Write out each naming line of the items below word for word, leaving out the pictures.

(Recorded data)

=====

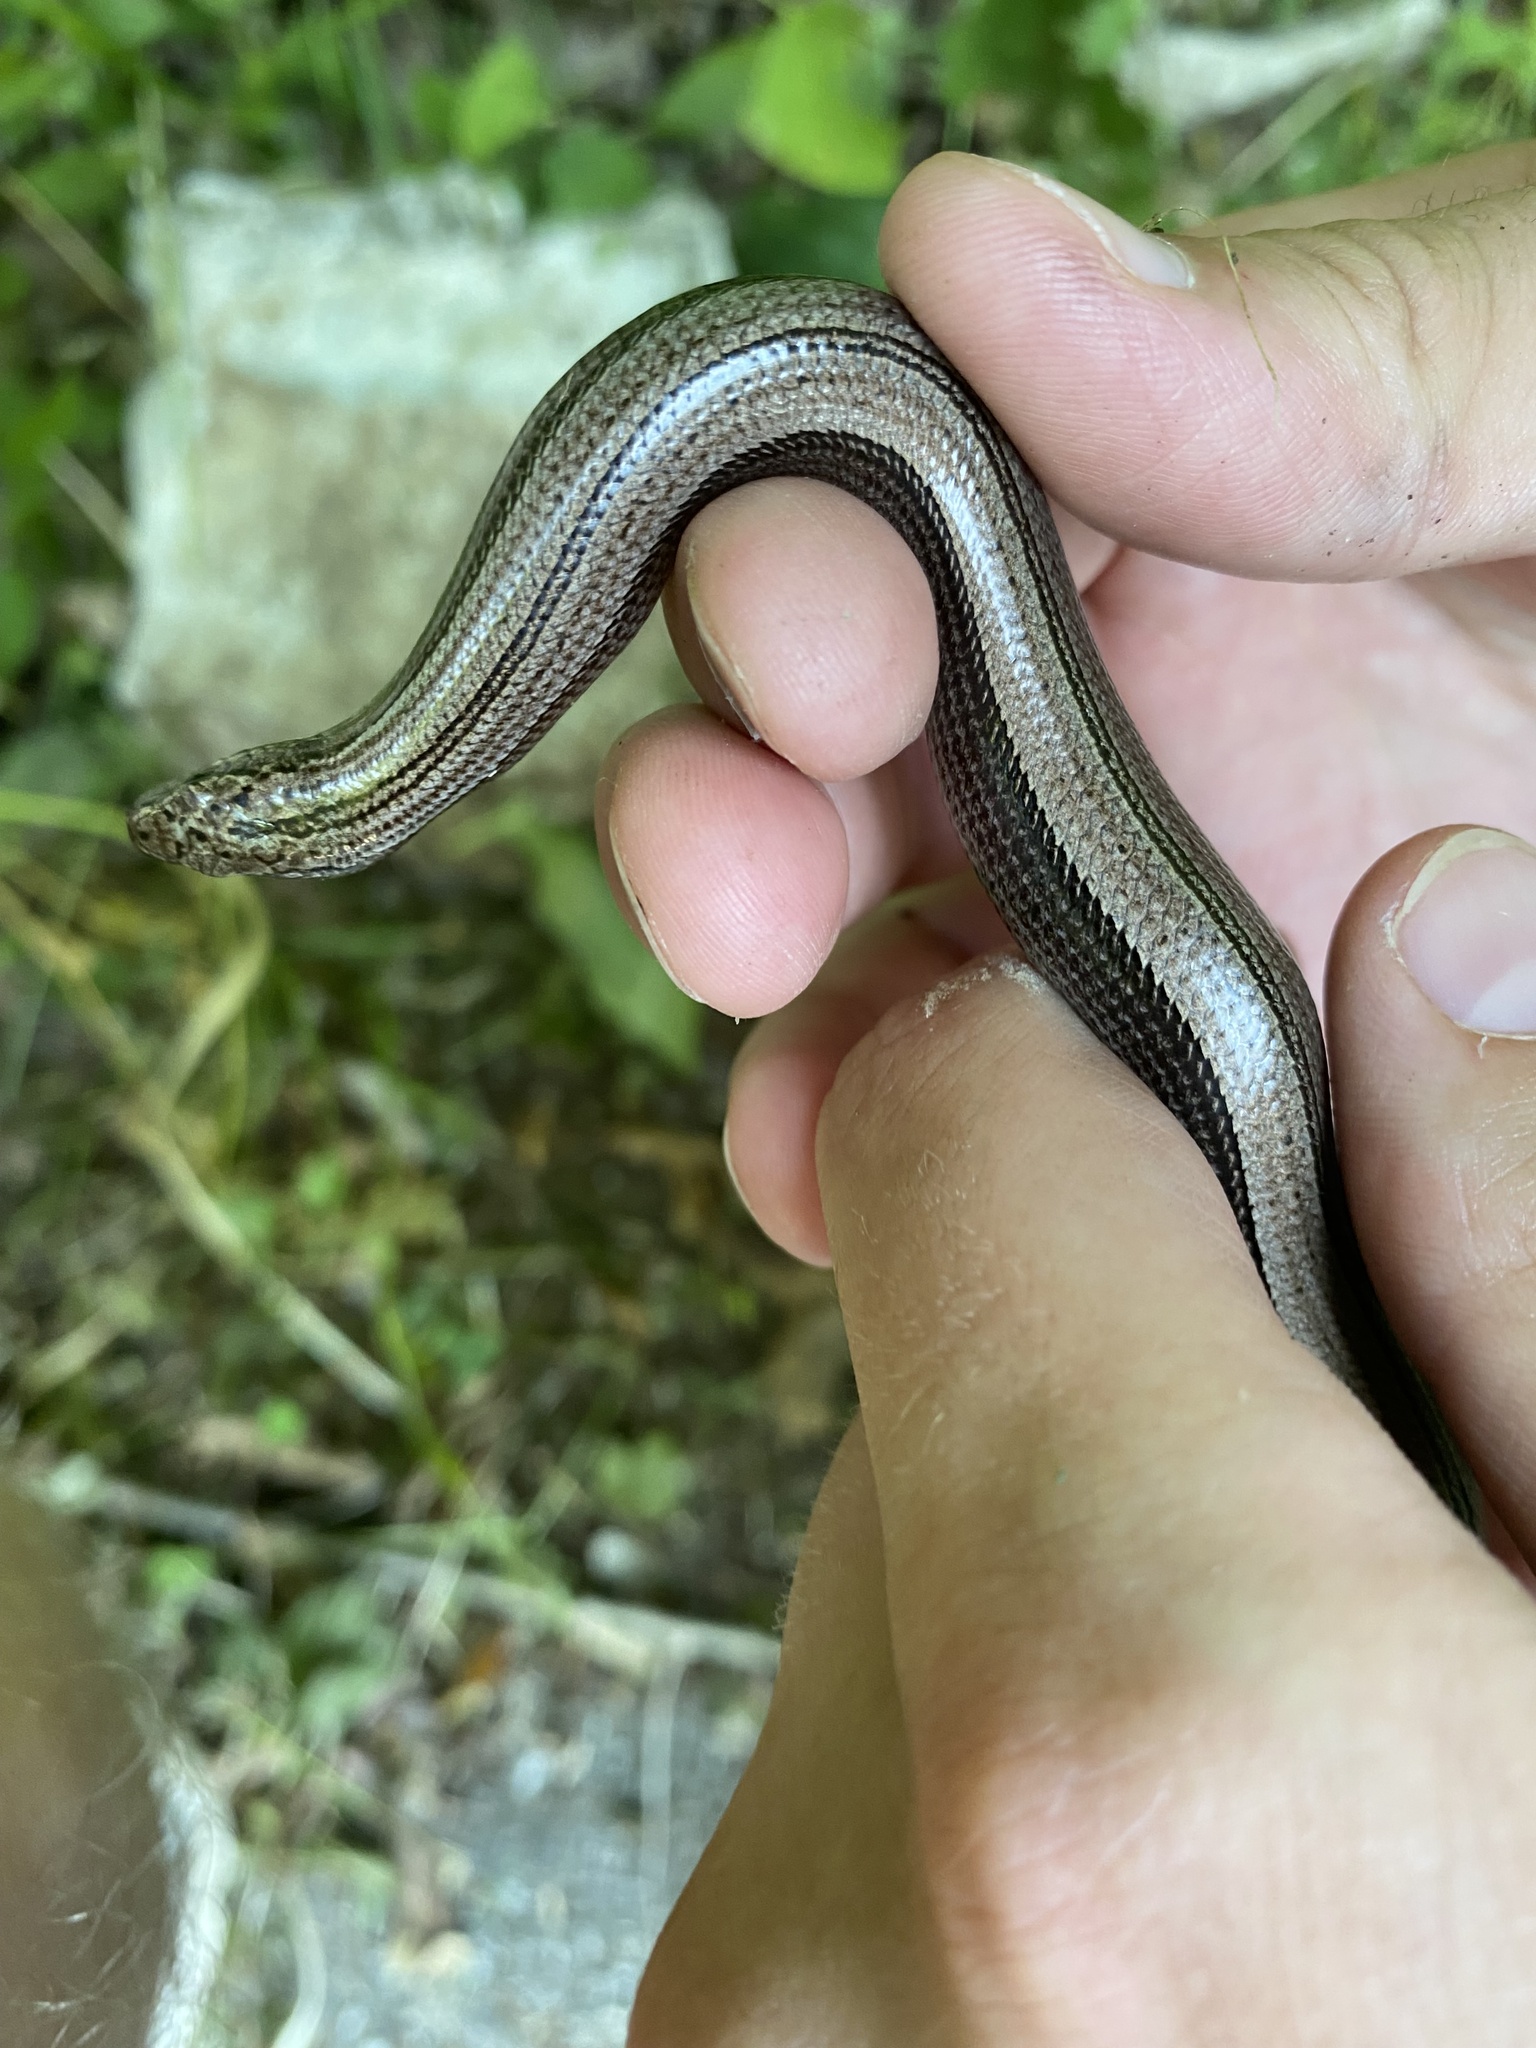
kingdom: Animalia
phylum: Chordata
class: Squamata
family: Anguidae
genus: Anguis
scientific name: Anguis colchica
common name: Slow worm
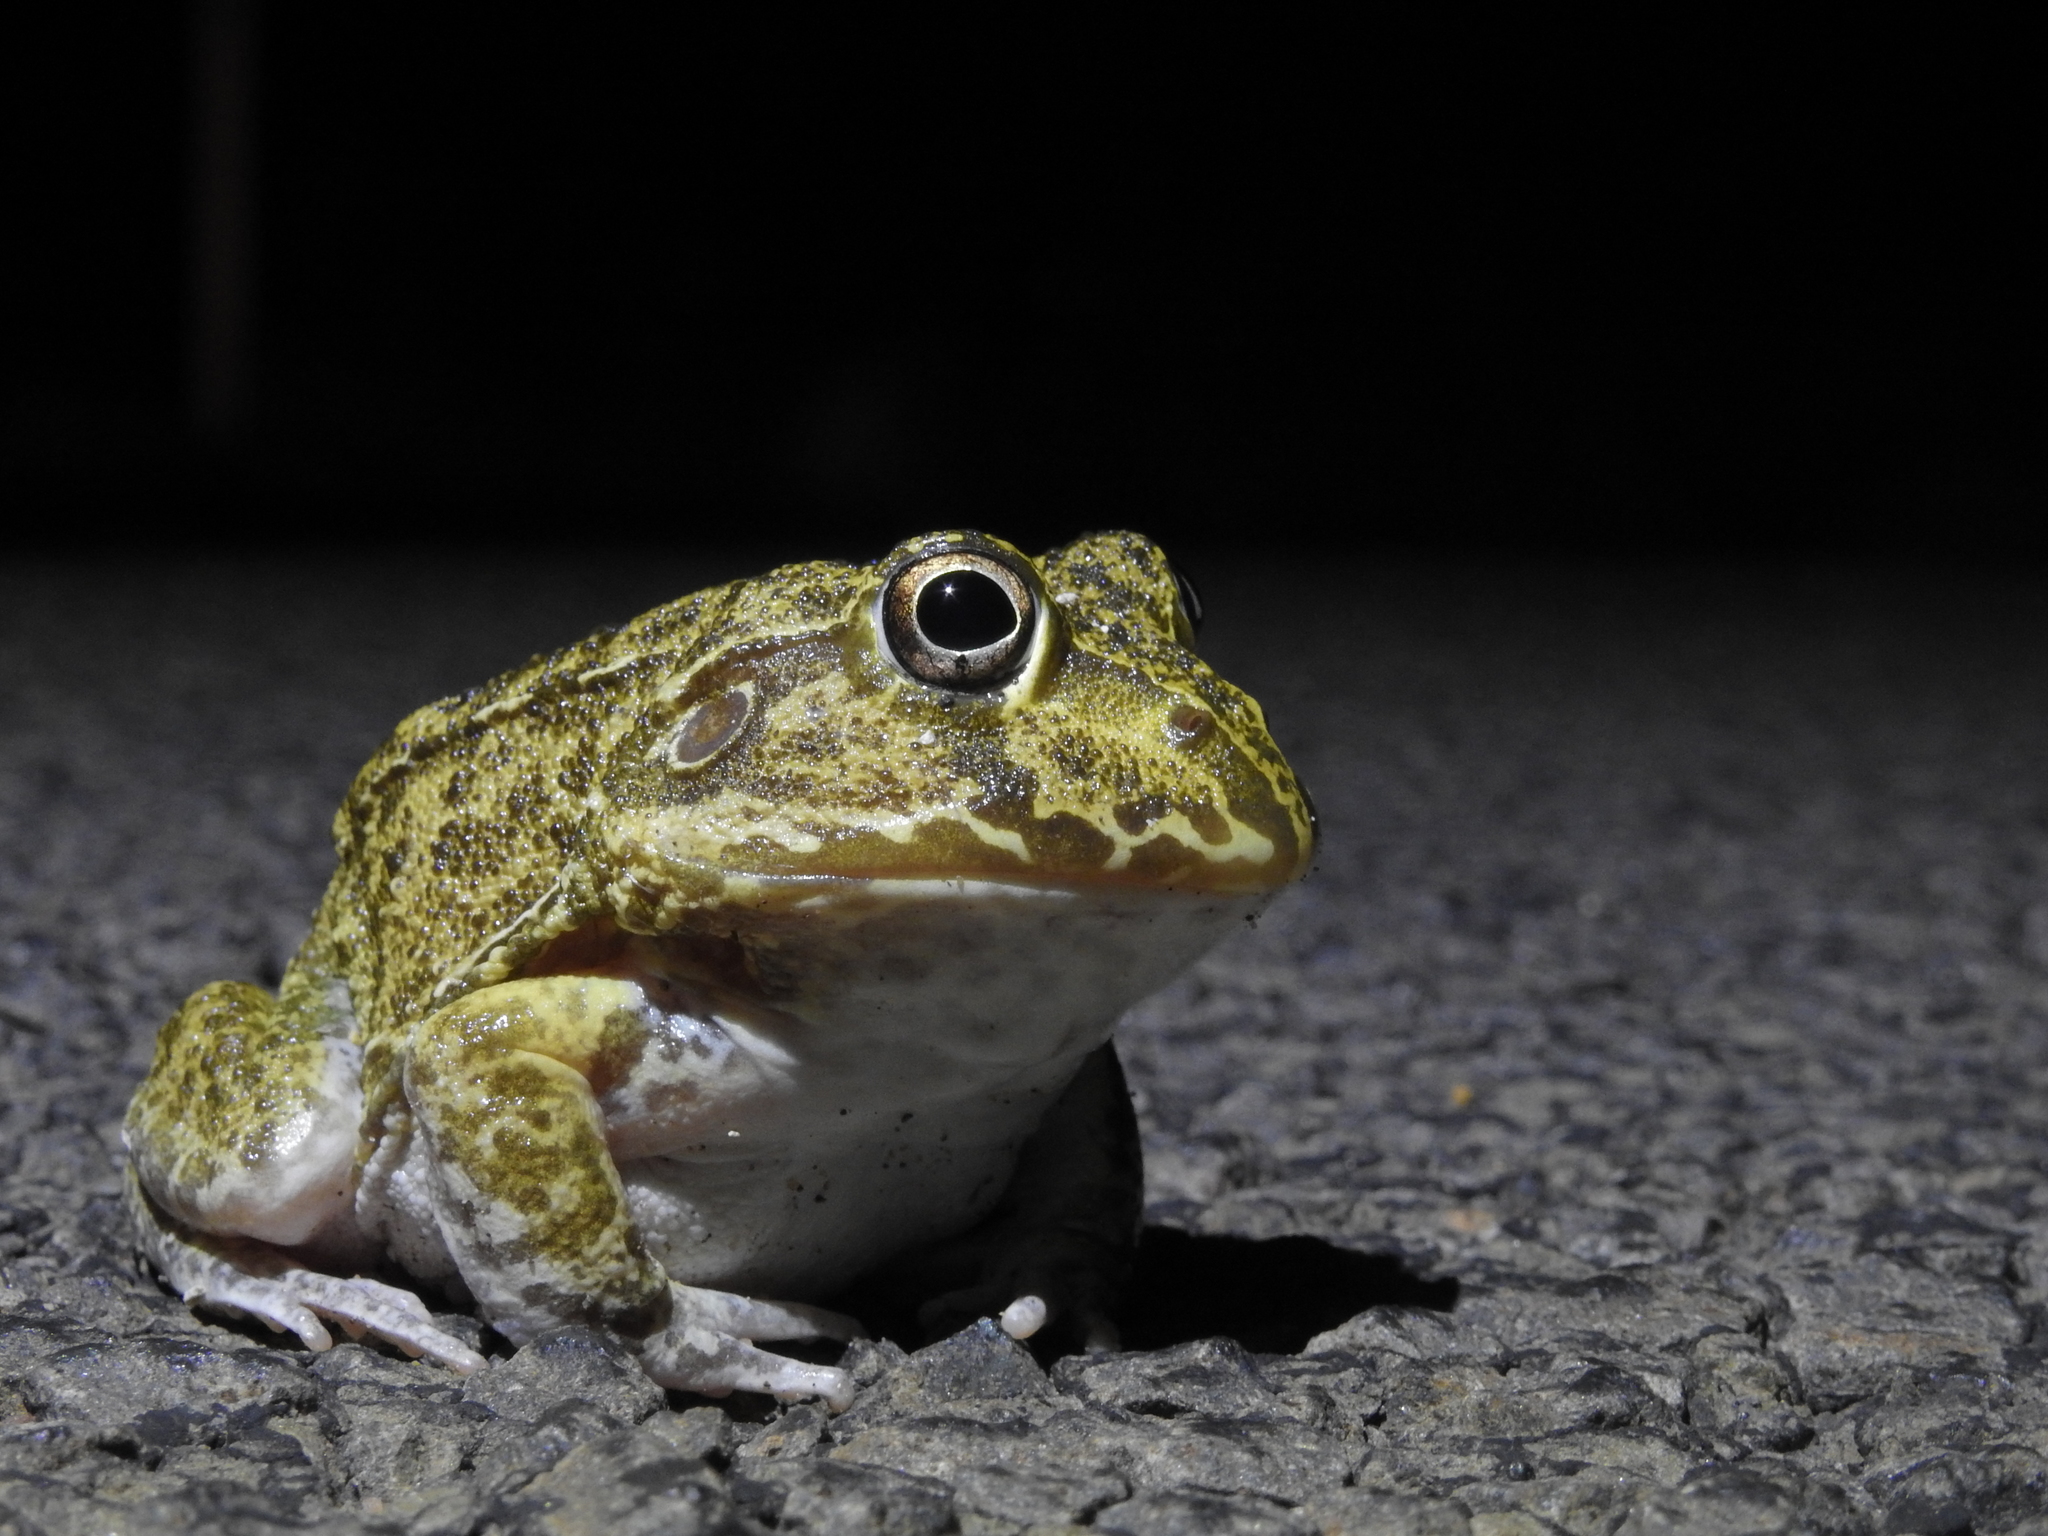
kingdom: Animalia
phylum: Chordata
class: Amphibia
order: Anura
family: Pelodryadidae
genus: Ranoidea
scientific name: Ranoidea novaehollandiae
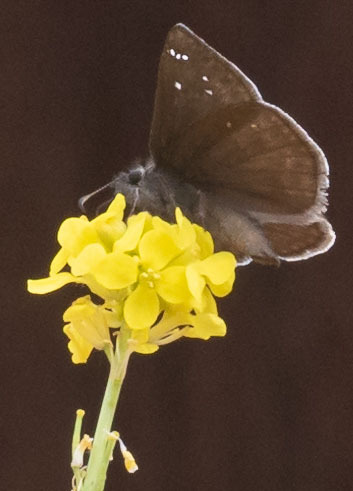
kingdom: Animalia
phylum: Arthropoda
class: Insecta
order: Lepidoptera
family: Hesperiidae
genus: Erynnis
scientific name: Erynnis propertius
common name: Propertius duskywing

=====

The reply.
kingdom: Animalia
phylum: Chordata
class: Squamata
family: Anguidae
genus: Anguis
scientific name: Anguis colchica
common name: Slow worm
kingdom: Animalia
phylum: Chordata
class: Amphibia
order: Anura
family: Pelodryadidae
genus: Ranoidea
scientific name: Ranoidea novaehollandiae
kingdom: Animalia
phylum: Arthropoda
class: Insecta
order: Lepidoptera
family: Hesperiidae
genus: Erynnis
scientific name: Erynnis propertius
common name: Propertius duskywing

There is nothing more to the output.